The roots of the family of Anne Frank can be traced back to the Judengasse (Jews’ lane) in Frankfurt am Main. From 1462, this was the ghetto of the city. All 110 Jews who had previously lived in the centre of the city had to move there. At either end of the lane were gates that were closed on Christian holidays.

In 1925, Otto Frank married Edith Holländer, the daughter of a wealthy industrialist from Aachen.Her ancestors had moved to Germany from Amsterdam. Although the Holländers were not orthodox, Edith’s father was a prominent member of the Jewish community. They ran a kosher household and attended synagogue regularly. The Franks, on the other hand, were assimilated Jews. After their honeymoon, the couple moved into the house of Otto’s mother Alice. Otto’s sister Leni, her husband Erich and their two sons Stephan (1921-1980) and Bernhard, known as Buddy (1925), were already living there. Otto and Edith Frank’s older daughter, Margot, was born in 1926 and their younger daughter, Anne, was born in 1929.

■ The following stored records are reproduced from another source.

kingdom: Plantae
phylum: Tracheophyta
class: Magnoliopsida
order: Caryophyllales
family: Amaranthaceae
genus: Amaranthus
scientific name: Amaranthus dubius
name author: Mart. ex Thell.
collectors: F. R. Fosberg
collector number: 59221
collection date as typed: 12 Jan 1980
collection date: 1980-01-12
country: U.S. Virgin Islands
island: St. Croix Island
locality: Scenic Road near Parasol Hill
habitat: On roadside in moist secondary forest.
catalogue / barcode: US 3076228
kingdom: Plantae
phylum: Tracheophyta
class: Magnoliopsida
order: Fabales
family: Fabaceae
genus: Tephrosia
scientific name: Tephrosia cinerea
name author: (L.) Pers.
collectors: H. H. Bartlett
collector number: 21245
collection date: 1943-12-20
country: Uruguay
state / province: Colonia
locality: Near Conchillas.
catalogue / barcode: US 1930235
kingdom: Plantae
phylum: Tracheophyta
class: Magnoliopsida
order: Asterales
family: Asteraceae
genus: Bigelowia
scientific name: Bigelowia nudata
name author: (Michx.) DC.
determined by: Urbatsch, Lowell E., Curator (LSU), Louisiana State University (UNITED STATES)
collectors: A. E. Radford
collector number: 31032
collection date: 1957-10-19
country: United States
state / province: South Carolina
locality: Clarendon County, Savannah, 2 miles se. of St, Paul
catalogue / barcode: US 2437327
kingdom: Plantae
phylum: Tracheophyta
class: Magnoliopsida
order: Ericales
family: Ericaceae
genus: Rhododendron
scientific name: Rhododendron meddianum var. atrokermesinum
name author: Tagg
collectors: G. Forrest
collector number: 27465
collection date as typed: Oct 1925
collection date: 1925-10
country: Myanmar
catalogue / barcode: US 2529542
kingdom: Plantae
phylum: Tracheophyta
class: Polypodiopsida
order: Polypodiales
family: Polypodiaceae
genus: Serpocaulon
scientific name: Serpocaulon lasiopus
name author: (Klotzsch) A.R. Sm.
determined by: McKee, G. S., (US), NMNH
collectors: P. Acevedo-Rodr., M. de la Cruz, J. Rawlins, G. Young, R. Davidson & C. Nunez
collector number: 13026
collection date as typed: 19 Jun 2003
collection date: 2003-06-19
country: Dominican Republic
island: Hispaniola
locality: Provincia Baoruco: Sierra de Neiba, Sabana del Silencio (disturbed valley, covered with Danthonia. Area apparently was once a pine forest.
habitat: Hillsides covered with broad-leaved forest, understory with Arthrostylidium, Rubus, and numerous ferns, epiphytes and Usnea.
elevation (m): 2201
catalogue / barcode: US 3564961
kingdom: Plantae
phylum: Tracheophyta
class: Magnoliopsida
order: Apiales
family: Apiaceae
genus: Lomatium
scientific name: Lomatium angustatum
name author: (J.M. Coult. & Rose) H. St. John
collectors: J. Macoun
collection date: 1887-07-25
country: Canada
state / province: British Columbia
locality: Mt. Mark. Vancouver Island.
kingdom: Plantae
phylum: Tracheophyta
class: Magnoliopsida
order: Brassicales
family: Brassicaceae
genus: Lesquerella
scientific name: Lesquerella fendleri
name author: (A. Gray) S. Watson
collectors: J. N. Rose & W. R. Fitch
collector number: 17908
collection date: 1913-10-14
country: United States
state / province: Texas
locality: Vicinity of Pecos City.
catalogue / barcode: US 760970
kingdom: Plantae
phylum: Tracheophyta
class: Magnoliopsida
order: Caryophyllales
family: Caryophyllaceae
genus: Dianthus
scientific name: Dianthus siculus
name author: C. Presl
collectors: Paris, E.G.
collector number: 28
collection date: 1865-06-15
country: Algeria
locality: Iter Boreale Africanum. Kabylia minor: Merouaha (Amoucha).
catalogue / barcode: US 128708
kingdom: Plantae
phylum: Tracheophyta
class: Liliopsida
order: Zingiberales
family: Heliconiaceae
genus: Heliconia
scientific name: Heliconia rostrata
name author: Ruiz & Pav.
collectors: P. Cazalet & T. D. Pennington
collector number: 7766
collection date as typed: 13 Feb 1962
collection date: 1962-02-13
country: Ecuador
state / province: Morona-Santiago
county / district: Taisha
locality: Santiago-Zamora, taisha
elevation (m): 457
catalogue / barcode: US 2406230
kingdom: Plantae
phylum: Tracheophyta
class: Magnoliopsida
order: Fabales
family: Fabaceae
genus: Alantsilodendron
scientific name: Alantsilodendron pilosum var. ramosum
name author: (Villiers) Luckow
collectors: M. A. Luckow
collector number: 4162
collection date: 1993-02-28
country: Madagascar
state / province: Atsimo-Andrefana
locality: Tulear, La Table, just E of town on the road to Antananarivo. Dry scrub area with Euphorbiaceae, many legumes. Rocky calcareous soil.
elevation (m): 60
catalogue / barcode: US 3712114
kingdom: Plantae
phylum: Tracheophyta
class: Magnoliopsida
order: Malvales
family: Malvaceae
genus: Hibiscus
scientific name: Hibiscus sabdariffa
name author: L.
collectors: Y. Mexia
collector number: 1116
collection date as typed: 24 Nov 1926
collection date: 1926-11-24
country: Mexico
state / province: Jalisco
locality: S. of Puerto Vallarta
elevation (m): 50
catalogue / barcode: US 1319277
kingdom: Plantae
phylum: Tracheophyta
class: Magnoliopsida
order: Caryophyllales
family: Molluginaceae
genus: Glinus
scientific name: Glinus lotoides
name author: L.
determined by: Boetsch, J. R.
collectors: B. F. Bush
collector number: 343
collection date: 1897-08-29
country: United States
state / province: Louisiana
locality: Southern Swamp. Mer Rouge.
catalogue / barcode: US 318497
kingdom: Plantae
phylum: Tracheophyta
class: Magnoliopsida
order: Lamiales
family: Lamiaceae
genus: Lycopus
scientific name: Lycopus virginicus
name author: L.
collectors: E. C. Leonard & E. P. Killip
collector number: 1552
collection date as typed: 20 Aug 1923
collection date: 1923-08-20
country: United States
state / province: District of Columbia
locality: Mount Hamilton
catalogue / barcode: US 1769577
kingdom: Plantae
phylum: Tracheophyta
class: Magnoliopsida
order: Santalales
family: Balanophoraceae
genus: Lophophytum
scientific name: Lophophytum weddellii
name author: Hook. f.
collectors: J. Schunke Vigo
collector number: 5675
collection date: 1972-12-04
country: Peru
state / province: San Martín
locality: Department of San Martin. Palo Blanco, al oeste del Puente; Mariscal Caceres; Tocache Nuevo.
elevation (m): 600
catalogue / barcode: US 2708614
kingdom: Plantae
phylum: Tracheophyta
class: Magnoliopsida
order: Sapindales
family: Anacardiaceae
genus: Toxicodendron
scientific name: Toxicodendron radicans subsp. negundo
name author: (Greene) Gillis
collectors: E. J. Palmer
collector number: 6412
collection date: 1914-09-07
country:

On January 30, 1933, Hindenburg, President of the Reich, appointed Hitler Chancellor of the Reich, and as early as April 1 a boycott against the Jewish population came into force. SA commandos occupied the entrances to Jewish department stores and shops, and prevented access to law firms and medical practices owned by Jewish citizens.
The Franks also decided to leave Germany. Otto Frank moved to Amsterdam in 1933, where he set up a branch of Opekta-Werke. In 1934 he sent for his wife and daughters, Margot and Anne, who were eight and five years old, to join him in Amsterdam. The family settled down well into life in the Netherlands.


When the German army attacked the Netherlands in May 1940 and then occupied the country, anti-Jewish laws were issued there as well. Jews were increasingly limited in their professional and social life. When Jewish children were no longer allowed to attend the same school as non-Jewish children, Anne Frank switched to the Jewish Lyceum.
For her thirteenth birthday on 12 June 1942, Anne received a book she had shown her father in a shop window a few days earlier. Although it was an autograph book, bound with red-and-white checkered cloth and with a small lock on the front, Frank decided she would use it as a diary,and she began writing in it almost immediately.

In her entry dated 20 June 1942, she lists many of the restrictions placed upon the lives of the Dutch Jewish population
Miep Gies and Bep Voskuijl found Anne Frank’s diaries after the family had been deported.

The women were secretaries for Opekta-Werke, where Anne Frank’s father had also worked, and were members of the group of helpers who had hidden the family.
Miep kept the diaries in the hope that she would be able to return them to Anne Frank one day. When, after the war, she found out that Anne Frank had died in the concentration camp, she handed the notebooks and loose sheets to Anne Frank’s father Otto Frank, the sole survivor of the family.